- Выбранный отрывок:
Живые и мертвые классики
Шрифт:
Тут придется сделать отступление. В начале 2000 года у меня дома раздался телефонный звонок из Нью-Йорка. Признаться, это случается не так часто: за последние шестьдесят лет то был первый звонок. Звонил незнакомый мне Сергей Николаевич Никифоров, российский гражданин, в 1992 году оказавшийся в Америке.
Как так? В чем дело? Зачем я ему понадобился? Оказывается, там, в США, каким-то неведомым путем Никифорову попал в руки московский журнал с моей статьей о Солженицыне. А он, Сергей-то Николаевич, представьте себе, отбывал срок вместе с ним в этой самой шарашке, о которой тот сочинил роман. Надо заметить, что ведь именно за этот умеренно, в чем-то, можно даже сказать, разумно антисоветский роман, вышедший на Западе в 1968 году, сочинитель и получил в 1970-м Нобелевскую премию, а не за опубликованный только
Никифоров рассказал, что не только сидел вместе с нобелиатом по той же статье, но и послужил прообразом для одного персонажа его романа: из Никифорова писатель слепил Руську Доронина.
Сергей Николаевич поведал также, что написал воспоминания о том времени и хотел бы кое о чем посоветоваться. Что ж, я был не против. Вскоре он приехал в Москву и вручил мне рукопись, озаглавленную строчкой из песни в фильме «Кубанские казаки» — «Каким он был, таким он и остался». Мне показалось это банальным, но автор настаивал: именно так.
Воспоминания были написаны на хорошем литературном уровне, что вовсе и не удивительно: автор — человек бывалый, у него высшее образование, да он уже и писал, и печатался в США. Во всяком случае, язык гораздо лучше, чем у Солженицына.

- Формулировка задания A: Перепишите из отрывка о Никифорове и Солженицыне фрагмент между словами «Сергей Николаевич поведал» и «чем у Солженицына.», включая сами эти слова.
- Формулировка задания B: Допишите продолжение отрывка о Никифорове и Солженицыне, начиная с места, где он заканчивается.

- Предоставленные записи:
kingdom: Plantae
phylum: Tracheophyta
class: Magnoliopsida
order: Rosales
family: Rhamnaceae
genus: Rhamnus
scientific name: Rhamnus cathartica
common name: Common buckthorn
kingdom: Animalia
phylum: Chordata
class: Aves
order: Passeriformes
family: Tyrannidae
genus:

- Результат выполнения A:
Сергей Николаевич поведал также, что написал воспоминания о том времени и хотел бы кое о чем посоветоваться. Что ж, я был не против. Вскоре он приехал в Москву и вручил мне рукопись, озаглавленную строчкой из песни в фильме «Кубанские казаки» — «Каким он был, таким он и остался». Мне показалось это банальным, но автор настаивал: именно так.
Воспоминания были написаны на хорошем литературном уровне, что вовсе и не удивительно: автор — человек бывалый, у него высшее образование, да он уже и писал, и печатался в США. Во всяком случае, язык гораздо лучше, чем у Солженицына.

- Результат выполнения B:
Ведь этот живой классик начисто лишен чутья к слову. Он рассказывает, как сконструировал себе язык: в лагере ежедневно, даже в строю, учил наизусть два-три страницы словаря Даля. Сей словарь великолепная вещь, но только для тех, кто чутье к русскому слову впитал с молоком матери. А с Бронированным этого почему-то не произошло, он глух, и словарь для него бесполезен. Потому нет-нет да случаются у него такие конфузы, что хоть святых выноси. Например, вместо «упасть навзничь» пишет «упасть ничком», т. е. прямо противоположное. Желая блеснуть простонародным речением «ехать охлюпкой» (верхом без седла), пишет «ехать охляблью». Есть идиома «ухом не вести» и «ни уха, ни рыла не знать, не понимать». Он их спарил и получил нечто новое, но совершенно несообразное: «не вести ни ухом, ни рылом». Хоть стой, хоть падай! А это? — «женщина в платьи», «Вячислав», «восспоминания», даже «аннальное отверстие»… Путает анналы истории с задницей. И нет этому конца… Словом, истинный глухарь — породистый, с медалью лауреата.
Когда Сергей Николаевич уходил, я вышел на лестницу проводить его и, указав на дверь против моей, сказал:
— Здесь жил еще один прообраз — Лев Копелев, по роману — Лев Рубин.
— Неужели? — удивился гость.
— Как же, как же. У нас были милейшие отношения. Им с Раисой Орловой частенько приносили из американского посольства ящики, мешки, коробы с заморской пищей. Когда их не было дома, мне, коммунисту, приходилось принимать эти империалистические коробы с пропитанием для антисоветчиков на временную сохранность.
— А где он сейчас? Говорят, это он принес в «Новый мир» Твардовскому «Один день Ивана Денисовича»?
— Да, он, хотя в повести, с которой все и началось, не находил ничего особенного, что Солженицын язвительно поминал ему. Из этой квартиры он перебазировался в Германию, и там вслед за супругой года три назад умер. Но в 1993 году в парижском журнале «Синтаксис» успел напечатать письмо своему бывшему другу и протеже.
При следующей встрече я прочитал Никифорову несколько строк из письма Копелева создателю образа Рубина: «В том, что ты пишешь в последние годы, преобладают ненависть, высокомерие и несправедливость. Ты ненавидишь всех, мыслящих не по-твоему, будь то Радищев, Милюков или Бердяев» и т. д. Я был согласен с антисоветчиком.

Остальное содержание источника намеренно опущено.